How Dan Moretti Brings Live Energy to His Online Classrooms

The multi-instrumentalist and composer talks about how creative software and a casual approach are key to helping students find a groove in a remote setting.

August 20, 2020

Most of the conversation since colleges around the world made the shift to remote learning this past spring due to the spread of the novel coronavirus has focused on how to replicate or replace on-campus education. How can students that expected to be in a classroom have their goals met from behind a screen? Berklee President Roger H. Brown has spoken at length about how online education has to provide more than a space for video chat. On the faculty level, multi-instrumentalist and producer Dan Moretti, professor in the Contemporary Writing and Production (CWP) Department, who has taught courses for Berklee Online for the last 15 years, often looked at the topic from the other end, asking himself how online teaching could improve his on-campus teaching.

For a course like Groove Writing, which he authored and has since become part of CWP’s core curriculum, that meant making sure all of his content was user-friendly and stored digitally. So, when it came time for Moretti to move Groove Writing to a remote setting, he says that “the switch wasn’t dramatic. The content was already there—the transition was smooth.”

His main challenges were logistical, such as having students in multiple time zones, or students getting fatigued from all the back-to-back screen time. To address this, Matthew Nicholl, dean of the Professional Writing and Music Technology Division, explained that schedules across the institution will be spread out between 8:00 a.m. to 10:00 p.m.

“I really believe there’s an opportunity to be more connected to your students than you were in a live situation.”

—Dan Moretti

The expanded schedule relieves pressure on the students, allowing the faculty to focus on building community, which Moretti sees more as an opportunity than a challenge, an opinion based on what he's observed teaching Berklee Online courses such as the award-winning Arranging: Contemporary Styles. “I really believe there’s an opportunity to be more connected to your students than you were in a live situation,” Moretti said. “You tend to take ‘live’ for granted. Being online, you have to make more of an effort to connect.”

To find those points of connection, Moretti, who also teaches classes for the Ensemble Department, makes sure his use of technology is as interactive as possible. That can be as simple as using breakout rooms in a Zoom call to allow for small groups to work on projects in real time, or using more specialized software such as Soundslice, which enables ensemble students to work simultaneously with video performances and its corresponding sheet music in a customizable way.

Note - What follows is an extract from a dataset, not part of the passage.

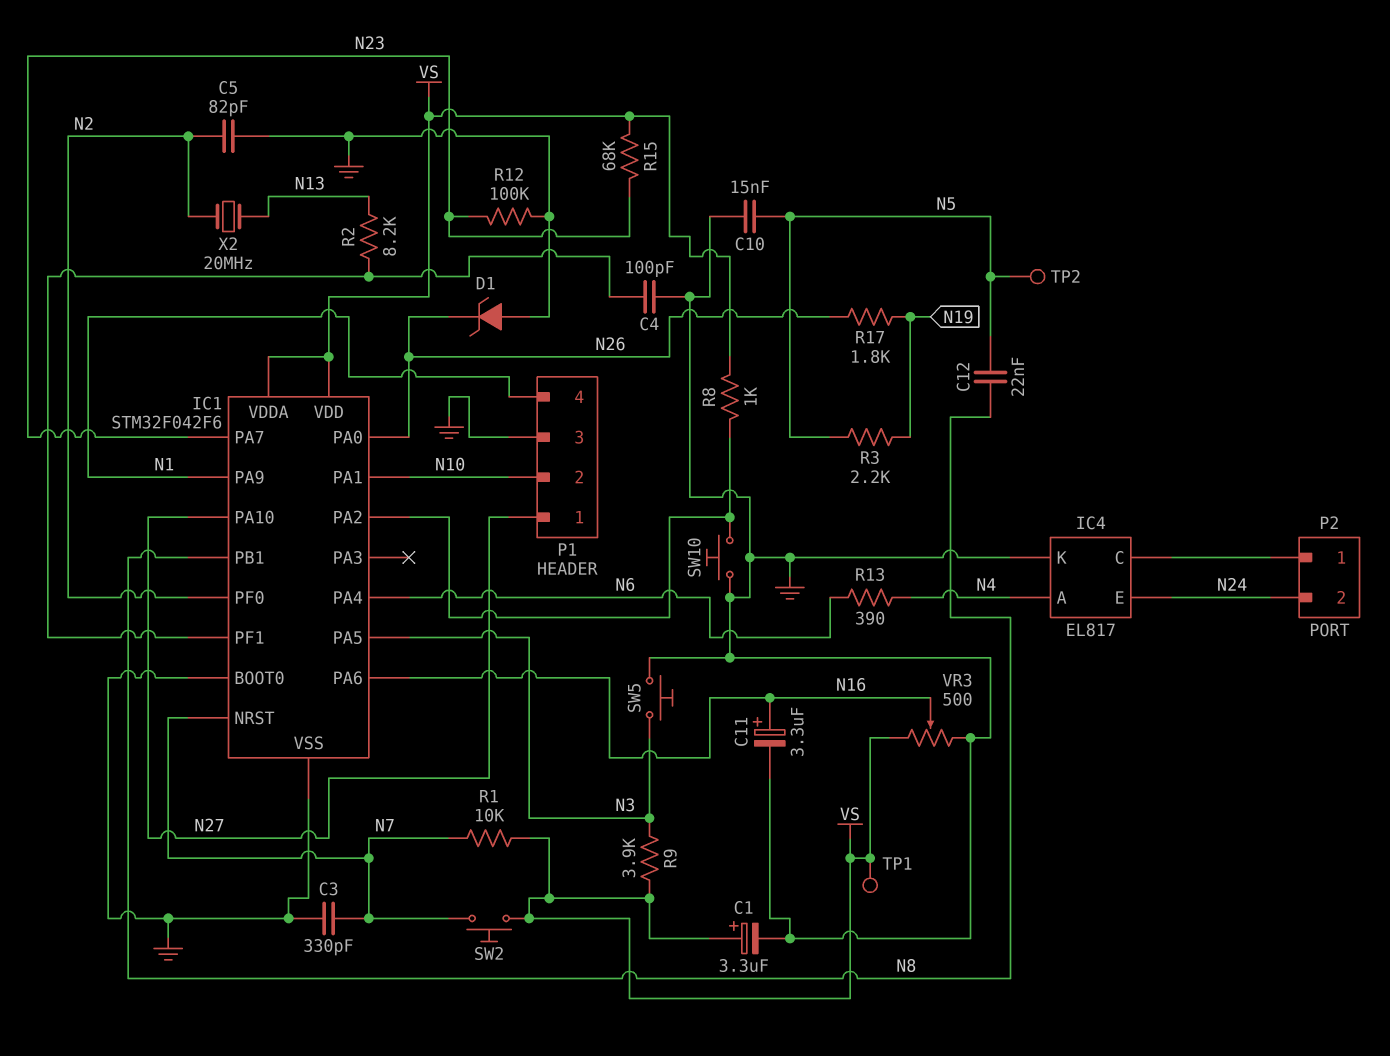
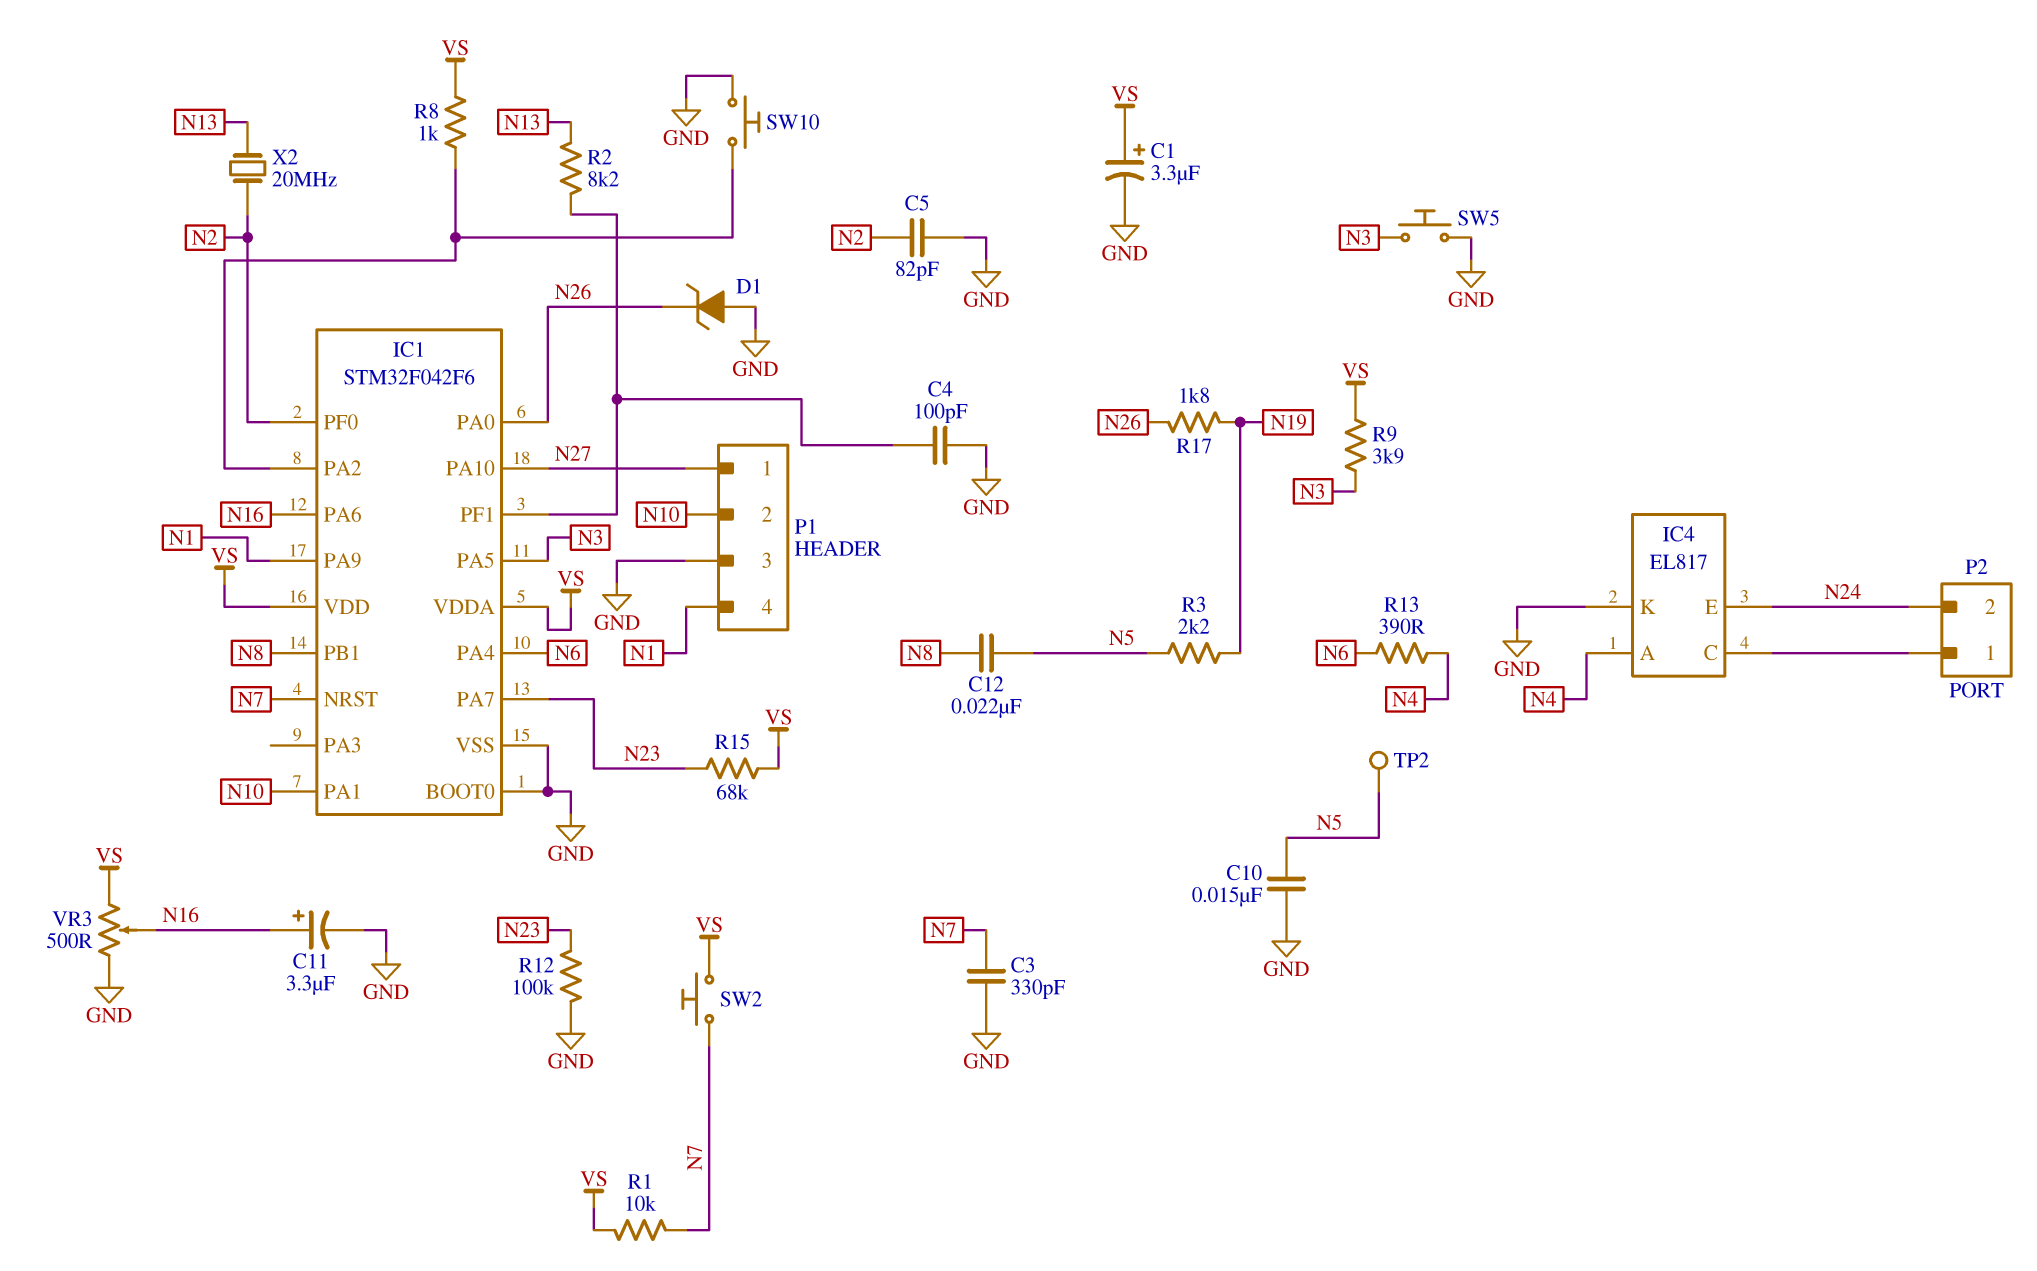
TP1: test point (VS) -> none

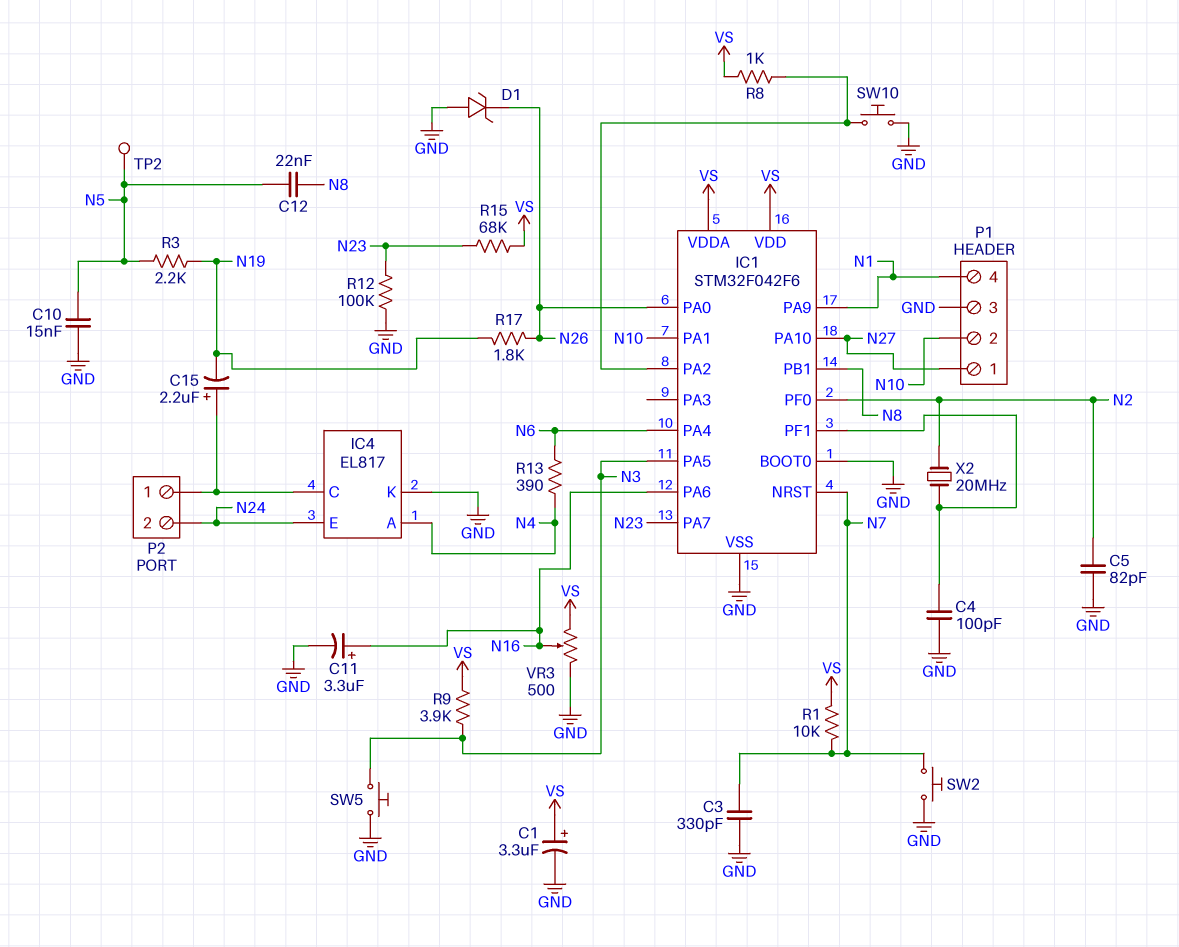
C15: none -> 2.2uF (plus IC4/C, minus N19)
R2: 8.2k (IC1/PF1, N13) -> none
SW2: button (N7, VS) -> button (GND, N7)
X2: 20MHz (N2, N13) -> 20MHz (IC1/PF1, N2)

Watch Dan Moretti narrate a quick demo of how he uses Soundslice to help engage students remotely:

Moretti said that his ultimate goal is to “create the feeling of being live in the virtual world.” In one sense, that means finding ways to replicate the personal connection a student might feel talking to a professor after class or in their office hours. To help make up for that loss, Moretti has made space for casual conversation at the beginning of each class, helping everyone ease into a comfortable rhythm and set the tone for an overall more open and interactive class session.

But “being live” also has a distinctly musical connotation too: live performance. In Moretti’s work with ensembles, his emphasis on openness has created a space where student performers feel free to express themselves. Take his funky Music of the Crusaders ensemble, for example, where the rigidity and awkwardness one might expect from a video call is replaced by effortless groove:

Thinking ahead to the fall, Moretti said he “wants students to have the confidence to understand that everyone at Berklee is going to bat to make these courses great for learning, but is also trying to make it enjoyable and interactive.” That team approach has convinced him that, as he said, “the outcome is going to be as good or better as if they’re on campus.”